Friday, 21 November 2025

Languages as Ontologies II: 5 Construal of Time and Temporality

Processes unfold, participants exist, space situates them, and causality governs their interactions. But how events are ordered, patterned, and experienced in time is another domain where languages enact profoundly different ontologies. Relational ontology reminds us: languages do not simply “mark clock time”; they pattern the experience of becoming itself.

1. How unfolding is patterned

Languages vary in how they construe temporality:

  • Tenseless languages vs. heavily tensed systems: Some languages, such as Yucatec Maya or Pirahã, do not obligatorily encode tense. Temporal relations are inferred from context, aspect, or evidential markers, foregrounding the relational and emergent nature of events. In contrast, English and Romance languages grammaticise past, present, and future, giving time a linear, segmentable structure.

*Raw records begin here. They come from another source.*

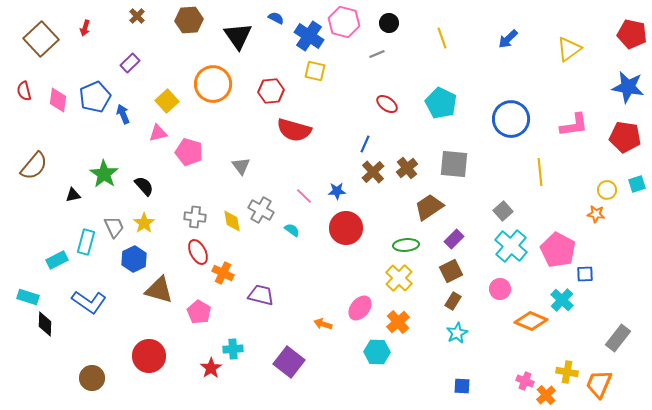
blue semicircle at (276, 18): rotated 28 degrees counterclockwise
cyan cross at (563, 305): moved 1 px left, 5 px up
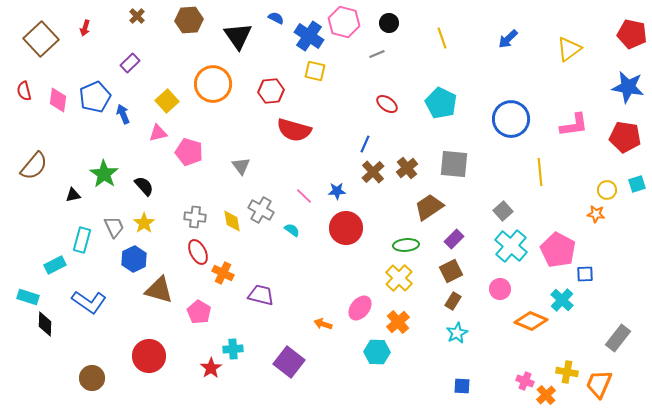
cyan rectangle at (86, 242): moved 4 px left, 2 px up
cyan rectangle at (57, 260): moved 2 px left, 5 px down
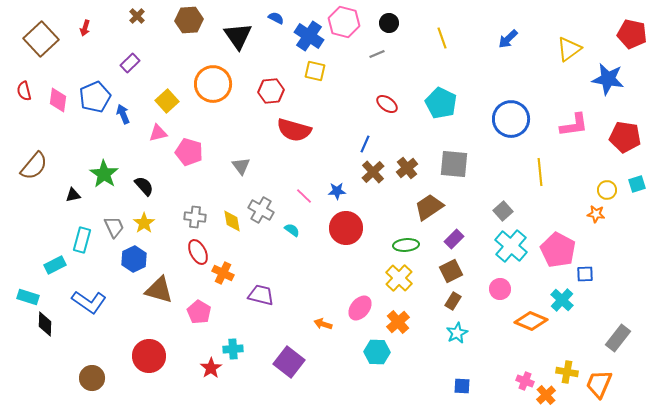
blue star at (628, 87): moved 20 px left, 8 px up
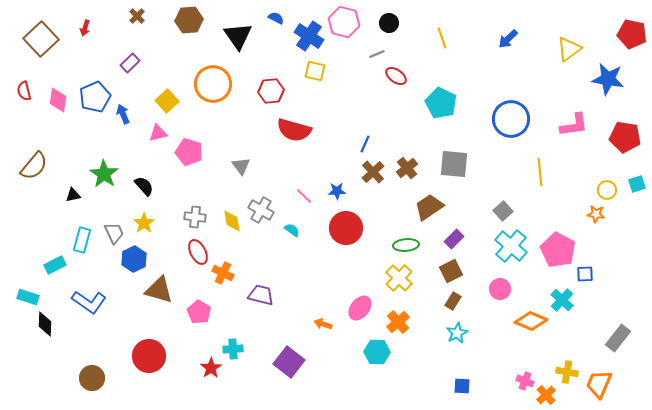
red ellipse at (387, 104): moved 9 px right, 28 px up
gray trapezoid at (114, 227): moved 6 px down
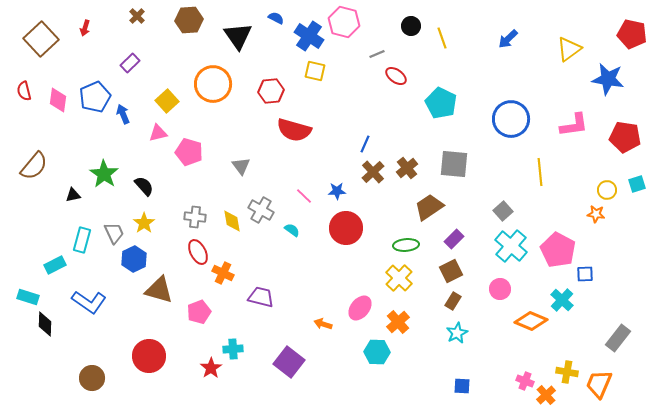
black circle at (389, 23): moved 22 px right, 3 px down
purple trapezoid at (261, 295): moved 2 px down
pink pentagon at (199, 312): rotated 20 degrees clockwise
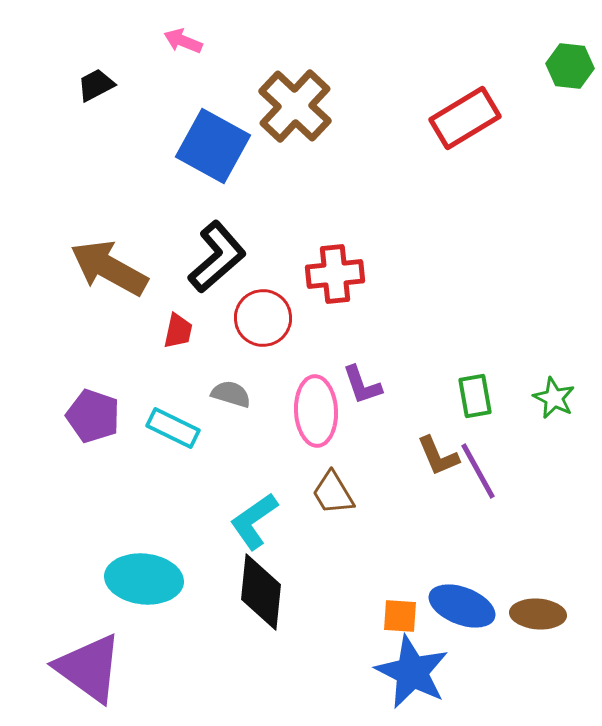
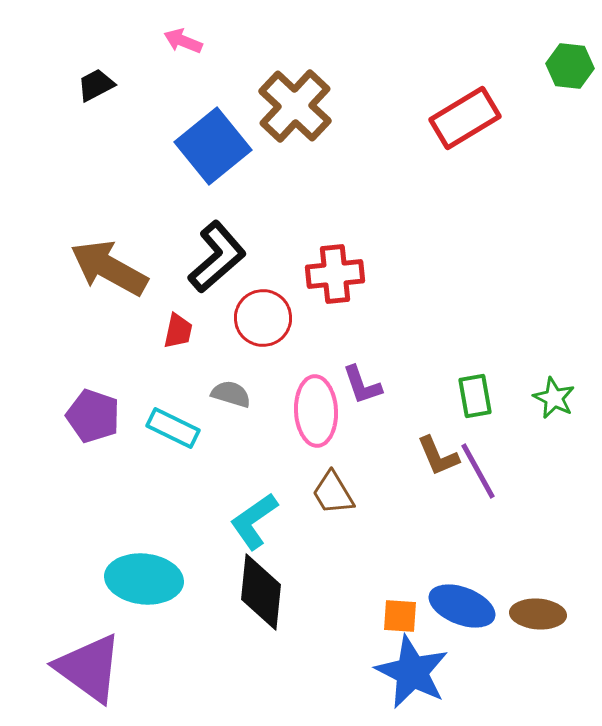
blue square: rotated 22 degrees clockwise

  • Aspect-first languages vs. event-structure-first languages: In Slavic languages, aspect (completed vs. ongoing) dominates, shaping how the event’s internal unfolding is perceived. Aspect is not optional; it structures how participants experience the event’s temporal profile.

  • Cyclic, spatial, or phase-based temporal systems: Some African and Oceanic languages encode time as spatial, circular, or experiential cycles, such as Amharic, where temporal relations often reference habitual or cyclical patterns rather than linear sequencing.

The key insight: what counts as “before,” “after,” or “during” is patterned by linguistic possibility, not universally given.

2. Temporality construal as ontology

Through these systems, languages enact different default ontologies of becoming:

  • Linear, segmentable time (English, French) — events are sequential, with explicit markers; unfolding is predictable and narratively structurable.

  • Aspectual or phase-oriented time (Slavic, Japanese) — the quality of the event’s internal structure matters more than its chronological location.

  • Relational or cyclic time (Pirahã, Amharic) — temporal experience is contextual, emergent, and tied to patterns of recurrence rather than discrete points.

This demonstrates that temporality is not an external metric, but a relational field within which processes, participants, and causality are actualised.

3. Implications for narrative and cognition

  • Storytelling: Linear-time languages favor plot-driven narratives with clear beginnings, middles, and ends. Aspect-focused or cyclic-time languages foreground processes, repetition, and relational patterns, creating narratives that feel emergent, reflective, or cyclical.

  • Cognition: Habitual temporal construal affects prediction, memory, and planning. Speakers internalise not just sequences, but the rhythm and salience of events, their completion, and their relational positioning.

4. Closing reflection

Temporal construal is a cut into experience itself. Languages pattern how becoming can be perceived, remembered, and narrated, shaping both thought and story. Time is not a universal backdrop; it is enacted through language, a medium through which events, agents, and relations are made intelligible.